> _HOW TO COMPLETE THIS TASK_: Transcribe the entries exactly; images are not part of the copy.

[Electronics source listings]
=== Section Start ===

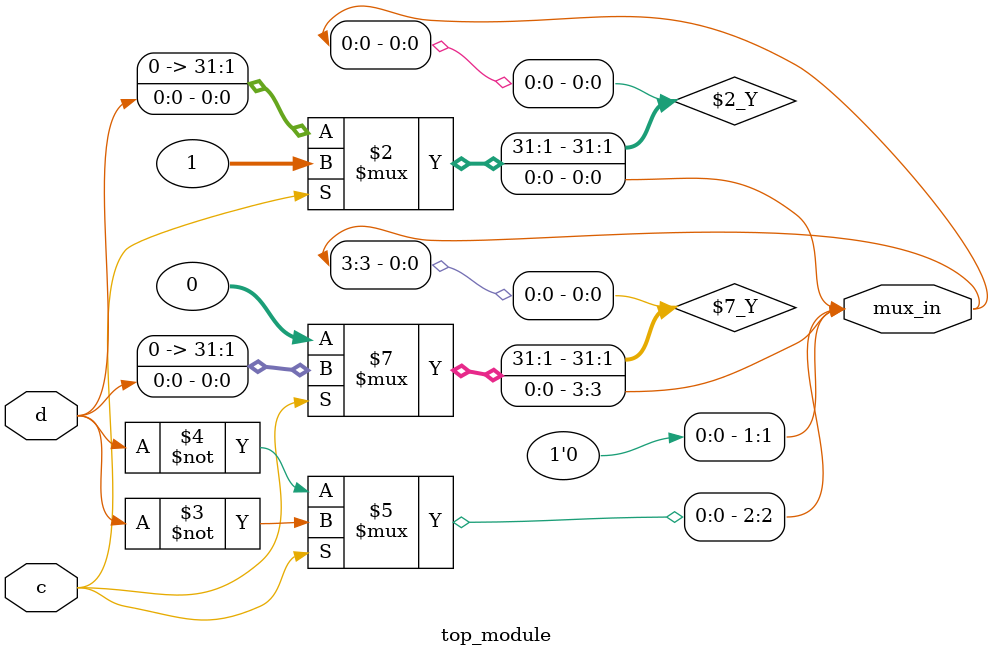
<source format=v>
module top_module(
    input c,
    input d, 
    output [3:0] mux_in);              // these expressions are obtained by solving kmap and comapring it with the second 4x1 MUX having a, b as select lines
    assign mux_in[0] = c ? 1 : d;      // actual expression : c | d
    assign mux_in[1] = 0;              
    assign mux_in[2] = c ? ~d : ~d;    // actual expression : ~d, other way -> d ? 0 : 1 (d as a select line)
    assign mux_in[3] = c ? d : 0;      // actual expression : c & d
endmodule

</source>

=== Section End ===

> _WRITTEN ANSWER_:
<source format=v>
module top_module(
    input c,
    input d, 
    output [3:0] mux_in);              // these expressions are obtained by solving kmap and comapring it with the second 4x1 MUX having a, b as select lines
    assign mux_in[0] = c ? 1 : d;      // actual expression : c | d
    assign mux_in[1] = 0;              
    assign mux_in[2] = c ? ~d : ~d;    // actual expression : ~d, other way -> d ? 0 : 1 (d as a select line)
    assign mux_in[3] = c ? d : 0;      // actual expression : c & d
endmodule

</source>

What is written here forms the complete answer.